Imagination should be used, not to escape reality but to create it.
Mind is not really ‘inside’ us in the same sense that our intestines are. Our individuality is a kind of eddy in the sea of mind, a reflection of the total identity of the universal humanity.
The cultural problem was ‘the fallacy of insignificance’, and it was a philosophical form of this fallacy that had somehow landed existentialism in a cul de sac.
With the use of a map, I could walk from Paris to Calcutta; without a map, I might find myself in Odessa. Well, if we had a similar ‘map’ of the human mind, a man could explore all the territory that lies between death and mystical vision, between catatonia and genius.
I’ve read Joyce and Sartre and Beckett and the rest, and every atom in me rejects what they say. They strike me as liars and fools. I don’t think they’re dishonest so much as hopelessly tired and defeated.
Faculty X is the ability to grasp the reality not simply of other times and places, but of the present moment as well.
The evidence of paranormal research shows that there is a part of our being that knows far more than the conscious mind. And the evidence of mystics through the ages suggests that there is a part of our being that knows even greater secrets than this.
What if the ‘brutal thunderclap of halt’ takes the form of the choice, Dishonesty or insanity?
I love life and I want to live, to cry but cannot – I feel such a pain in my soul – a pain which frightens me. My soul is ill. My soul, not my mind. The doctors do not understand my illness... Everybody who reads these lines will suffer... My body is not ill, it is my soul that is ill.

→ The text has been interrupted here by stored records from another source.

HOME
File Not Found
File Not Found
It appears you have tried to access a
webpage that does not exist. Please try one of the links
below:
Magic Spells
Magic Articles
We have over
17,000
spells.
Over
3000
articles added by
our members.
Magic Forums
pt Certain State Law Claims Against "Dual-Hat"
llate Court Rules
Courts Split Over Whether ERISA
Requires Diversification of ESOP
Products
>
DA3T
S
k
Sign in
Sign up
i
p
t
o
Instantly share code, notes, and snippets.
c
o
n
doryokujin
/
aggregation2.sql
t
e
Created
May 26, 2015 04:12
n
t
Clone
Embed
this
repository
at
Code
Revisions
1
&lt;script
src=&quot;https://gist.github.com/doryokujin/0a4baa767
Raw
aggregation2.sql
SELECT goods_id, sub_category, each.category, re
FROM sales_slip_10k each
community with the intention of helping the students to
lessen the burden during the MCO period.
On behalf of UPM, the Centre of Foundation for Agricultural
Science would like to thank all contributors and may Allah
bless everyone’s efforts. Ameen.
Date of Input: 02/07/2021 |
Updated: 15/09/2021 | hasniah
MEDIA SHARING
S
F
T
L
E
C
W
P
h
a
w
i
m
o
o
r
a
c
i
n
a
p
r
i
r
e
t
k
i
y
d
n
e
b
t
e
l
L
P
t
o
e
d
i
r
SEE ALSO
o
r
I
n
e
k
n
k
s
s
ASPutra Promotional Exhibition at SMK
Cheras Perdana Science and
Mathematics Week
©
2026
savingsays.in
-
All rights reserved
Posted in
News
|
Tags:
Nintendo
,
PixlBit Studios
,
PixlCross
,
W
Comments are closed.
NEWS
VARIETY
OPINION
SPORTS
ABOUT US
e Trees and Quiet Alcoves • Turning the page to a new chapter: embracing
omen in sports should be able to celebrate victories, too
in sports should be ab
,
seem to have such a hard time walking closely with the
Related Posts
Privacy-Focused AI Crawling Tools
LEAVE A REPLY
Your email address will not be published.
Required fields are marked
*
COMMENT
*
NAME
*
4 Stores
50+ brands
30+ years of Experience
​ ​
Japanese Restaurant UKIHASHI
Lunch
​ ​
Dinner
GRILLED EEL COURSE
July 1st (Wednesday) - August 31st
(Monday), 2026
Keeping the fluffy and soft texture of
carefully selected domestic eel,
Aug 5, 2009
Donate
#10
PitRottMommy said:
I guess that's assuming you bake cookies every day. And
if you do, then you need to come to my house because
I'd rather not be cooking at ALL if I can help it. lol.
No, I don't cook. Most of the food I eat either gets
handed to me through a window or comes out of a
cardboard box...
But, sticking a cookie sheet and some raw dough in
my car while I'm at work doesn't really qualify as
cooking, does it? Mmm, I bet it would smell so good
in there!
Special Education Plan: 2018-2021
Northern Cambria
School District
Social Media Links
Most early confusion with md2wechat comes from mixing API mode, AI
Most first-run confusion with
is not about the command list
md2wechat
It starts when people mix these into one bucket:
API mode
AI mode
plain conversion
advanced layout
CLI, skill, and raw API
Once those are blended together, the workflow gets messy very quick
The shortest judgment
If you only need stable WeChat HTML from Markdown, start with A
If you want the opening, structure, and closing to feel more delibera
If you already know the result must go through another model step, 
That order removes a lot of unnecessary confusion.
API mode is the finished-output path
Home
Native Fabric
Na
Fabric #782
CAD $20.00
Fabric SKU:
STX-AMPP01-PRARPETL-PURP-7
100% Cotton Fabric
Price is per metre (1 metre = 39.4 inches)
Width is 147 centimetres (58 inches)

A young farm labourer passed me. I suddenly understood what Traherne meant when he said that men looked to him like angels. Again, it was a matter of seeing through to the inward vitality, the essence – what Boehme called the ‘signature’. I smiled at the farm labourer, and he smiled back and said: ‘Mornin’ sir.’ I felt suddenly very happy.
The vitality of the ordinary members of society is dependent on its Outsiders. Many Outsiders unify themselves, realize themselves as poets or saints. Others remain tragically divided and unproductive, but even they supply soul-energy to society; it is their strenuousness that purifies thought and prevents the bourgeois world from foundering under its own dead-weight; they are society’s spiritual dynamos.
Man must believe in realities outside his own smallness, outside the ‘triviality of everydayness’, if he is to do anything worthwhile.
The Outsider’s case against society is very clear. All men and women have these dangerous, unnamable impulses, yet they keep up a pretence, to themselves, to others; their respectability, their philosophy, their religion, are all attempts to gloss over, to make look civilized and rational something that is savage, unorganized, irrational. He is an Outsider because he stands for Truth.
The Outsider is he who cannot accept life as it is, who cannot consider his own existence or anyone else’s necessary. He sees ‘too deep and too much’.
As to Gurdjieff’s power to renew his own energies, its essence had been understood by psychologists of the nineteenth century, decades before the age of Freud and Jung. William James speaks about it in an important essay called ‘The Energies of Man’.
Boredom, passivity, stagnation: these are the beginning of mental illness, which propagates itself like the scum on a stagnant pond.
The mentally healthy individual”, writes Wilson. “is he who habitually calls upon fairly deep levels of vital reserves. An individual whose mind is allowed to become dormant – so that only the surface is disturbed – begins to suffer from ‘circulation problems’. Neurosis is the feeling of being cut off from your own powers.
Man is as much a slave to his immediate surroundings now as he was when he lived in tree-huts. Give him the highest, the most exciting thoughts about man’s place in the universe, the meaning of history; they can all be snuffed out in a moment if he wants his dinner, or feels irritated by a child squalling on a bus.
If we force ourselves to press on, a surprising thing happens. The fatigue gets worse, up to a point, then suddenly vanishes, and we feel better than before.
During the course of an ordinary day, we are constrained by a kind of natural caution, an anticipation of possible difficulties and problems, which tint our consciousness a shade of grey. Talking and thinking about peak experiences makes us realize how lucky we are, and that we can dispense with the caution and constraint. It is like realizing that you have more money in the bank than you thought.
Man lives and evolves by ‘eating’ significance, as a child eats food. The deeper his sense of wonder, the wider his curiosity, the stronger his vitality becomes, and the more powerful his grip on his own existence.